I realize this is the third fattouche recipe on the blog. There was the classic version, the Lebanese version, and now my own special version. What makes this particular version the best, is that it’s the result of a series of tweaks over the span of years to yield the best results demanded over and over by whoever has tasted it.In it are the classic fattouche ingredients, like lettuce, tomato, cucumber, and fried Lebanese pita bread, but these are also come other ingredients, like fresh pomegranate arils, sweet colored peppers, grated carrot, and loaded with fresh coriander and fresh whole mint leaves. Do not skimp on the fresh herbs. What really makes the fattouche Maryam’s fattouche is the exceptional tangy pomegranate molasses and dried mint dressing ever so delicately laced with a hint of garlic.

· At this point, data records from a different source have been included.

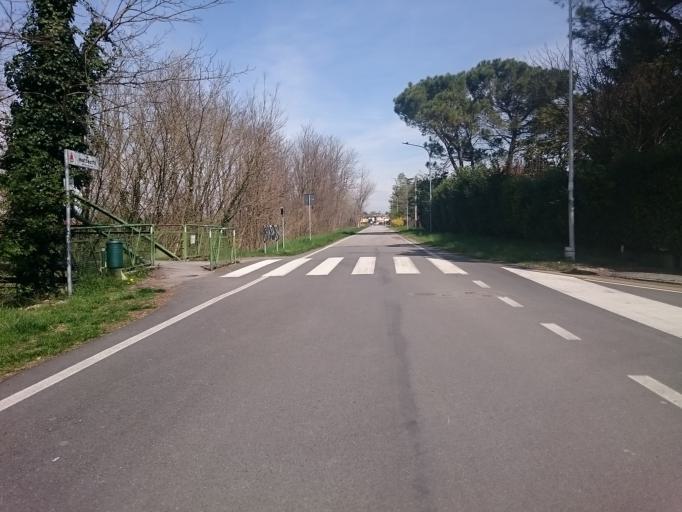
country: IT
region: Veneto
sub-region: Provincia di Padova
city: Limena
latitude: 45.4750
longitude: 11.8398
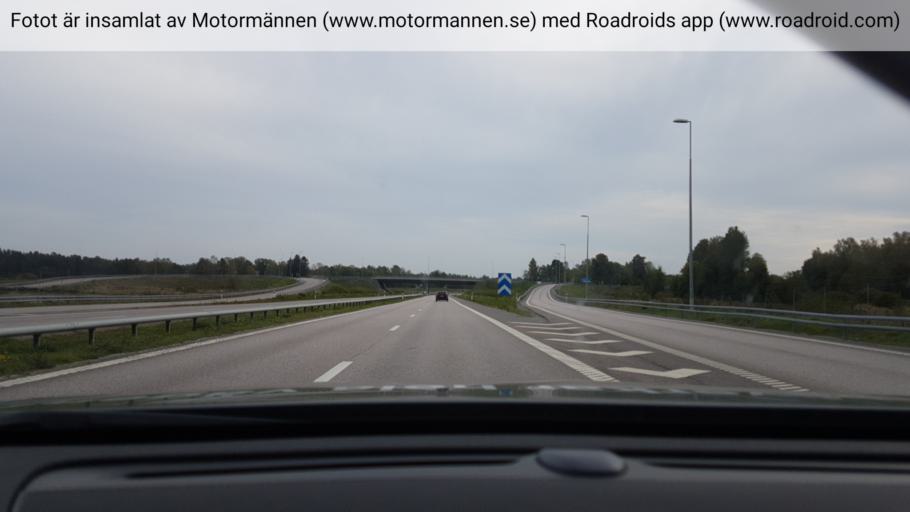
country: SE
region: Stockholm
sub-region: Nynashamns Kommun
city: Osmo
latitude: 58.9455
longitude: 17.9091
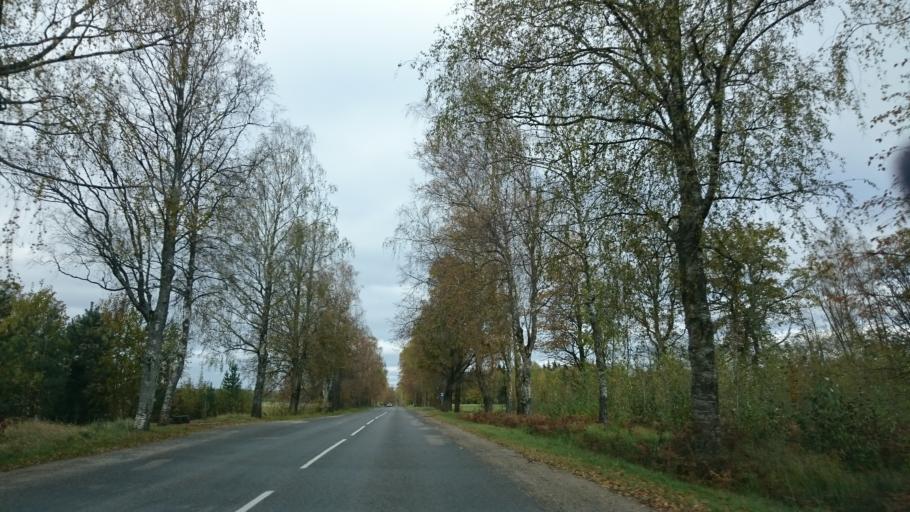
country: LV
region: Amatas Novads
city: Drabesi
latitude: 57.2702
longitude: 25.2734
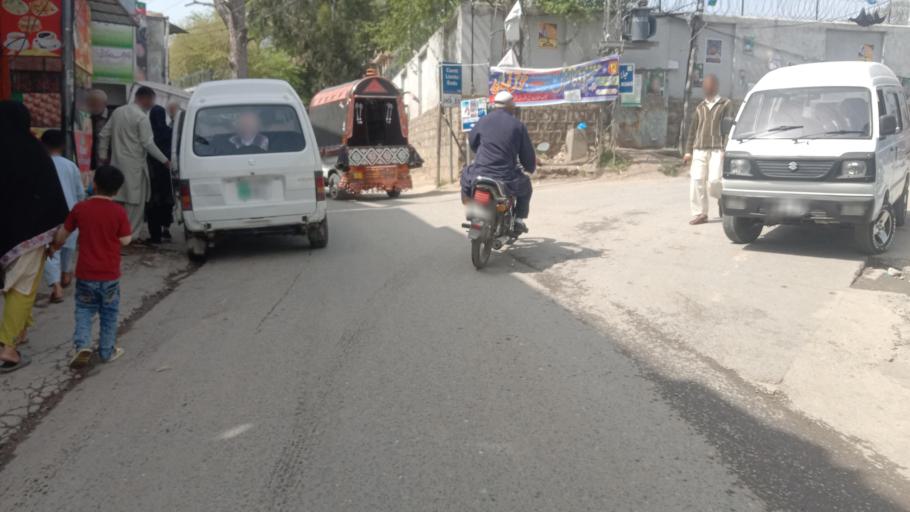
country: PK
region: Khyber Pakhtunkhwa
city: Abbottabad
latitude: 34.1472
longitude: 73.2031
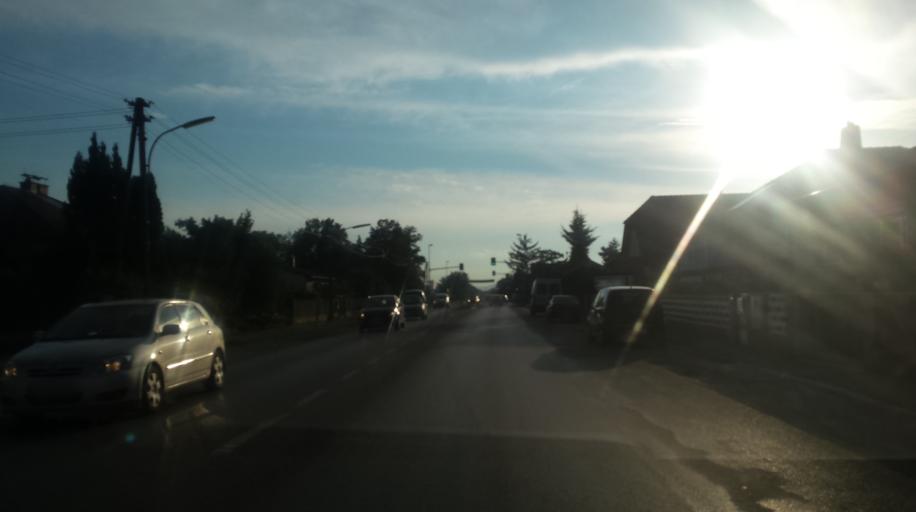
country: AT
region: Lower Austria
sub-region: Politischer Bezirk Ganserndorf
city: Parbasdorf
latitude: 48.3136
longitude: 16.6203
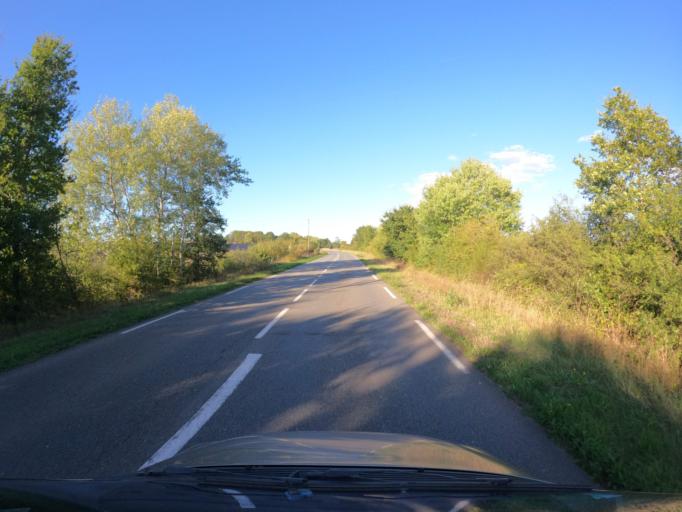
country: FR
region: Bourgogne
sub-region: Departement de Saone-et-Loire
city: Saint-Eusebe
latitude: 46.7353
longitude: 4.4427
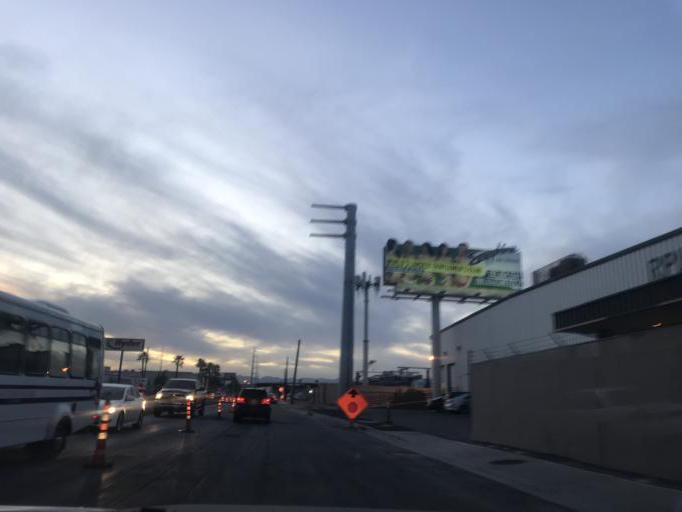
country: US
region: Nevada
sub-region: Clark County
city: Paradise
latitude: 36.1083
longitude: -115.1835
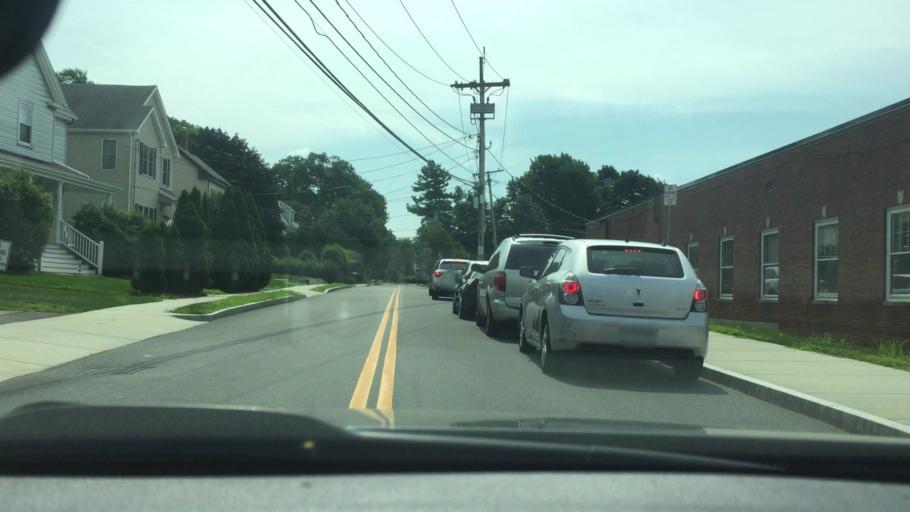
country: US
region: Massachusetts
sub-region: Norfolk County
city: Needham
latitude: 42.2946
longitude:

1 cup cherry tomato, halved
1 red or yellow capsicum, medium dice
2 small cucumbers, medium dice
2-3 spring onions, thinly sliced
1 large carrot, roughly grated
1 cup pomegranate arils
2 cups roughly chopped lettuce
1 cup chopped fresh coriander
1/2 cup whole mint leaves
1/2 cup radishes, thinly sliced
2 small Lebanese pita bread, diced and fried
3 tsp sumac
2 tsp dried mint
1 tsp sugar
1 1/2 tsp salt
4 Tbsp pomegranate molasses
2 Tbsp water
2 garlic cloves
6 Tbsp olive oil
Combine all the salad ingredients in a large bowl, ending with the fried pita bread.
Make the dressing: peel the garlic cloves and lay a chef’s knife on the flat side over the garlic and pound it once and hard to bruise it.

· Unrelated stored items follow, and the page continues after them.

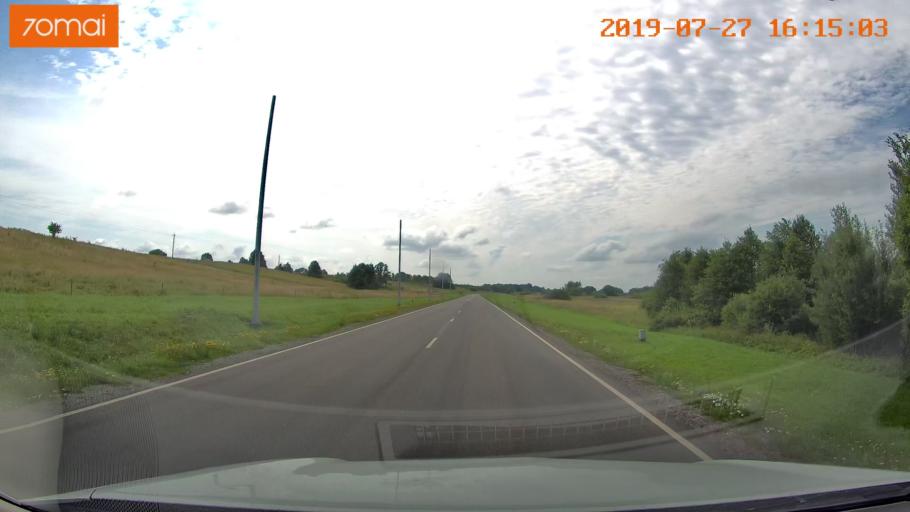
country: RU
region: Kaliningrad
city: Chernyakhovsk
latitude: 54.6254
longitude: 21.6066
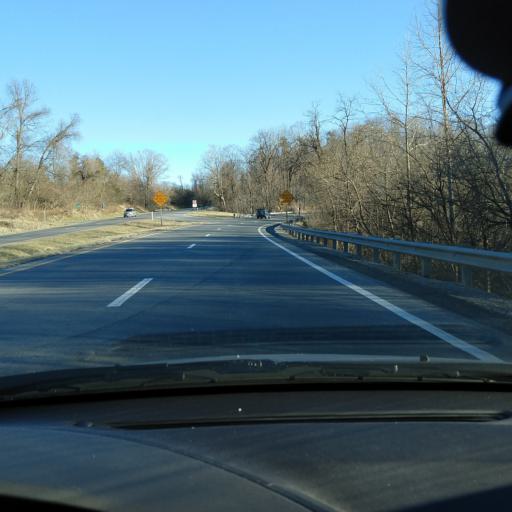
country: US
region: Virginia
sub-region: Botetourt County
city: Blue Ridge
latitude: 37.3692
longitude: -79.6956
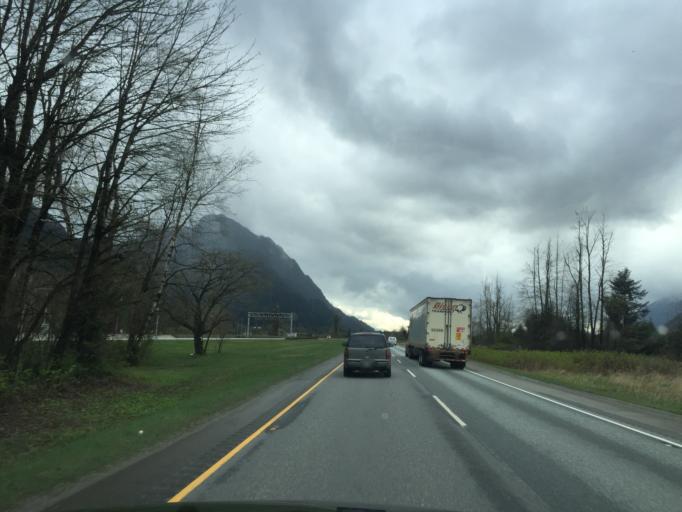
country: CA
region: British Columbia
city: Hope
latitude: 49.3335
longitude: -121.6084
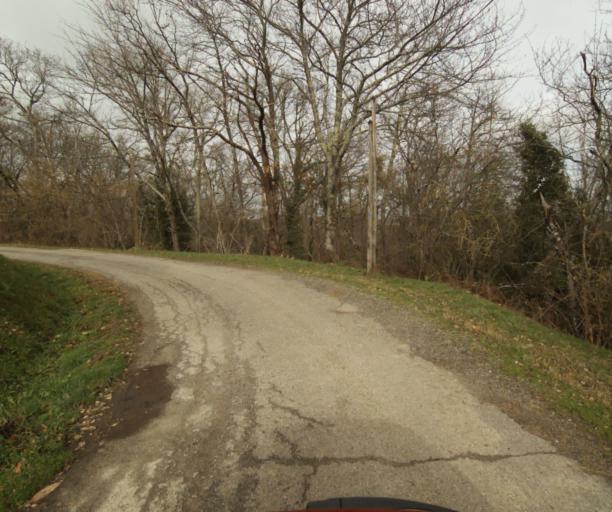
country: FR
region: Midi-Pyrenees
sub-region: Departement de l'Ariege
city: Pamiers
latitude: 43.0998
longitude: 1.5425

Put the cloves in a jar and add the remaining dressing ingredients except of the olive oil.
Shake the jar well then add the oil and shake again.
Note that the longer the dressing sits the better the flavors develop. You can make it the day before and store it in the refrigerator.
To serve, fish out the garlic cloves from the dressing and discard.
Pour the dressing over the salad just before serving and toss to coat.